Another Chinese entry, "One Second" by veteran Zhang Yimou, was pulled from the race during the festival reportedly due to official censorship.
Wang's picture faces strong competition from "Synonyms" by Nadav Lapid. The absurdist, broadly autobiographical movie tells the story of an Israeli who moves to Paris to flee the fraught political situation in his own country.
The picture is centred around "newcomer Tom Mercier, who delivers a raw, disconcerting and altogether unpredictable turn that recalls the work of a young Tom Hardy (this includes his ability to act without any clothes on)," the Hollywood Reporter wrote.
- 'Vivid feminist satire' -
In a year in which a record seven contenders were women, North Macedonian director Teona Strugar Mitevska's "God Exists, Her Name is Petrunya" proved to be a crowdpleaser.
It is based on the true story of a woman who spontaneously joins a male-only religious ritual: a river dive to retrieve a wooden cross. Britain's Sight and Sound called it a "vivid feminist satire".
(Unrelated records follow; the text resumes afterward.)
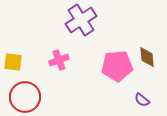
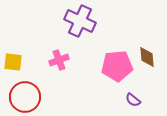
purple cross: moved 1 px left, 1 px down; rotated 32 degrees counterclockwise
purple semicircle: moved 9 px left
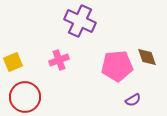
brown diamond: rotated 15 degrees counterclockwise
yellow square: rotated 30 degrees counterclockwise
purple semicircle: rotated 70 degrees counterclockwise
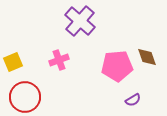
purple cross: rotated 16 degrees clockwise
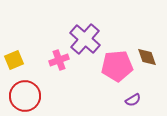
purple cross: moved 5 px right, 18 px down
yellow square: moved 1 px right, 2 px up
red circle: moved 1 px up
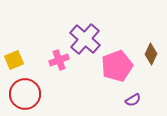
brown diamond: moved 4 px right, 3 px up; rotated 45 degrees clockwise
pink pentagon: rotated 16 degrees counterclockwise
red circle: moved 2 px up
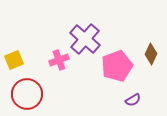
red circle: moved 2 px right
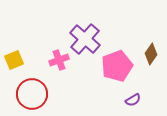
brown diamond: rotated 10 degrees clockwise
red circle: moved 5 px right
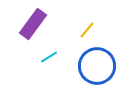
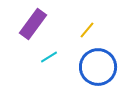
blue circle: moved 1 px right, 1 px down
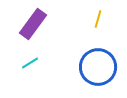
yellow line: moved 11 px right, 11 px up; rotated 24 degrees counterclockwise
cyan line: moved 19 px left, 6 px down
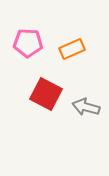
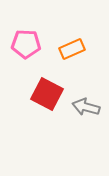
pink pentagon: moved 2 px left, 1 px down
red square: moved 1 px right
Cinema-goers also embraced "Ondog", a droll take on love and women's freedom set on the Mongolian plains by Chinese director Wang Quan'an, who clinched Berlin's Golden Bear in 2007 for "Tuya's Marriage".
Acclaimed French director Francois Ozon presented a wrenching drama based on real-life victims of sexual abuse in the Catholic Church, "By the Grace of God".
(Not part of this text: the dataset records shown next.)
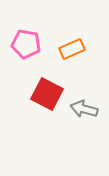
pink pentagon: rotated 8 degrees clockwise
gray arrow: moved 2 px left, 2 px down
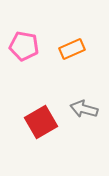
pink pentagon: moved 2 px left, 2 px down
red square: moved 6 px left, 28 px down; rotated 32 degrees clockwise
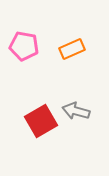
gray arrow: moved 8 px left, 2 px down
red square: moved 1 px up
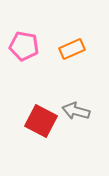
red square: rotated 32 degrees counterclockwise
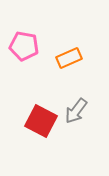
orange rectangle: moved 3 px left, 9 px down
gray arrow: rotated 68 degrees counterclockwise
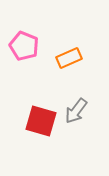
pink pentagon: rotated 12 degrees clockwise
red square: rotated 12 degrees counterclockwise
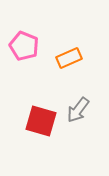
gray arrow: moved 2 px right, 1 px up
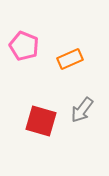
orange rectangle: moved 1 px right, 1 px down
gray arrow: moved 4 px right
The heroic portrayal of the men who stood up against their silencing won many admirers, with a 100 percent "fresh rating" on Rotten Tomatoes, which aggregates reviews from critics.
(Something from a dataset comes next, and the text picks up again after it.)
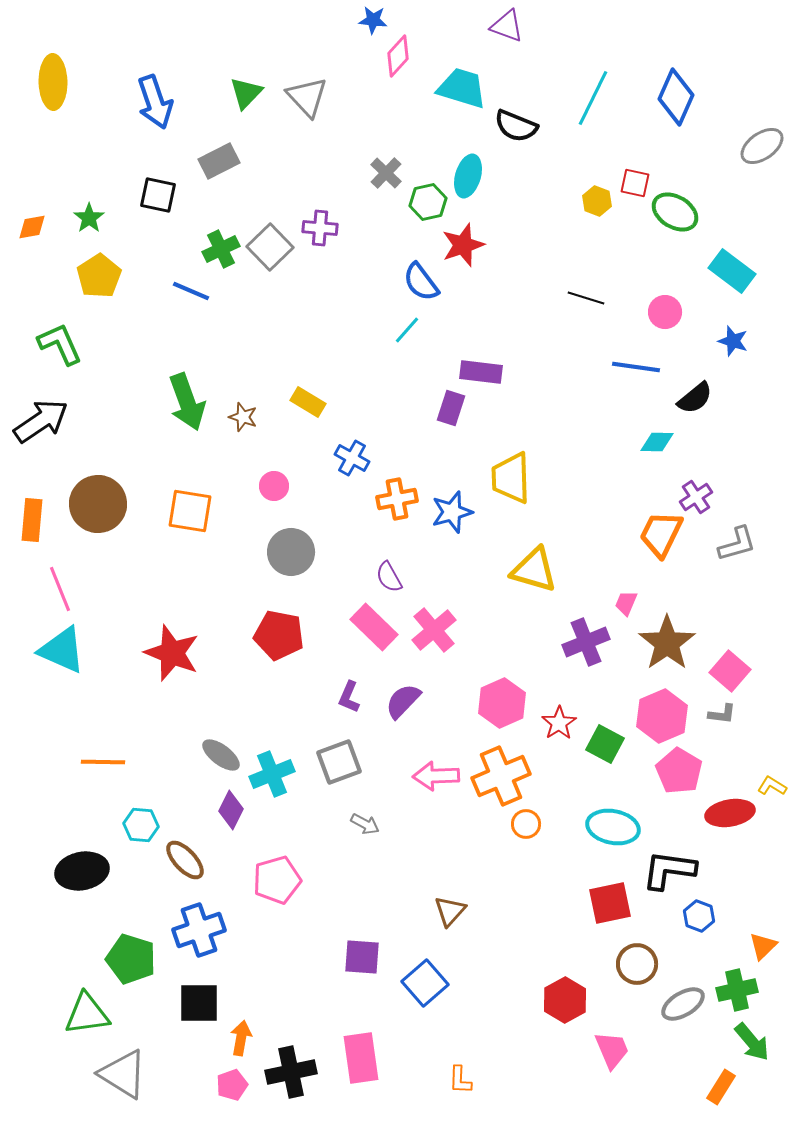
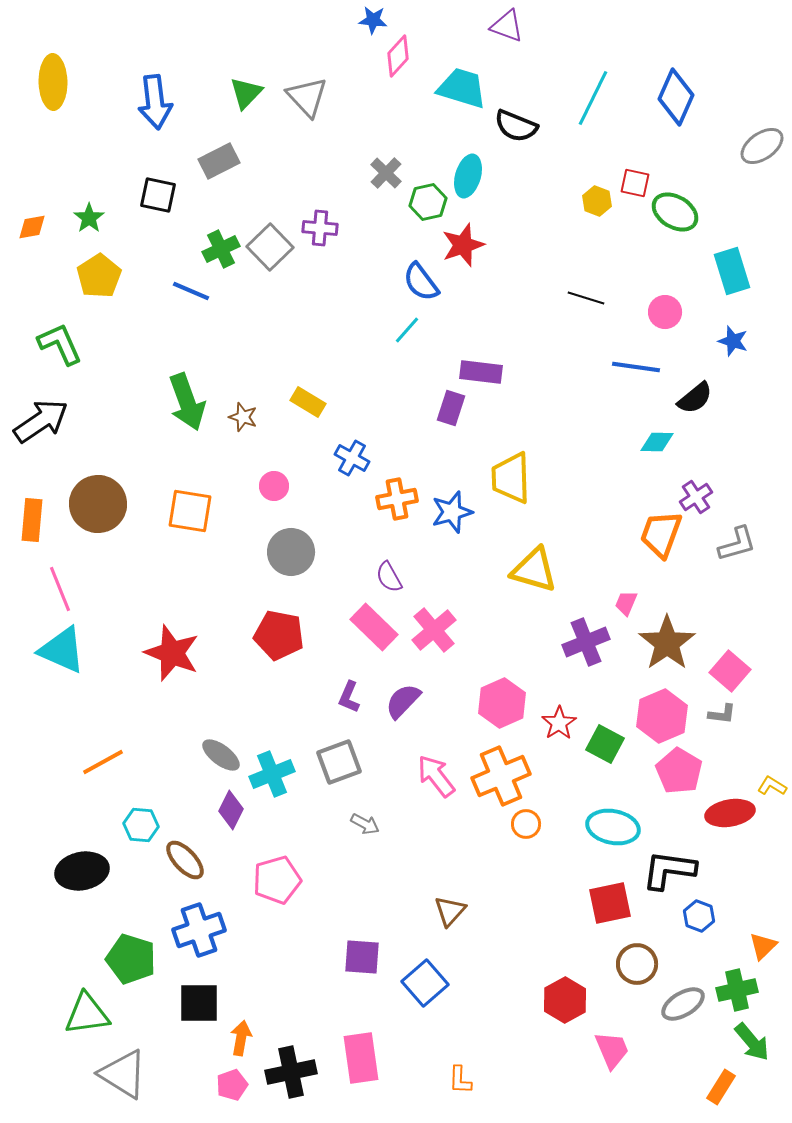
blue arrow at (155, 102): rotated 12 degrees clockwise
cyan rectangle at (732, 271): rotated 36 degrees clockwise
orange trapezoid at (661, 534): rotated 6 degrees counterclockwise
orange line at (103, 762): rotated 30 degrees counterclockwise
pink arrow at (436, 776): rotated 54 degrees clockwise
Canadian filmmaker Denis Cote's "Ghost Town Anthology" about a small community wracked by grief and German director Angela Schanelec's "I Was At Home, But" on the return of a prodigal teenager both won points for audacious breaks with traditional storytelling.
- 'Potential career killer' -
However the competition was marked by major disappointments from some of Europe's most popular movie makers.
German-Turkish director Fatih Akin repelled audiences with "The Golden Glove", a blood-soaked splatter movie that critics said exploited the real-life female victims.
Indiewire slammed it as "one of the most vile serial killer movies ever made, and a potential career-killer for Fatih Akin".
Poland's Agnieszka Holland, who has had a career renaissance directing episodes of "House of Cards" and "The Wire", divided crowds with "Mr Jones" about a Welsh journalist who uncovered Stalin's man-made famine in Ukraine.
And the festival opener, Lone Scherfig's "The Kindness of Strangers", drew howls of derision, with London's Guardian calling it "a terrible idea, badly executed".
Last year, Romania's Adina Pintilie won the Golden Bear for her innovative sex docudrama, "Touch Me Not".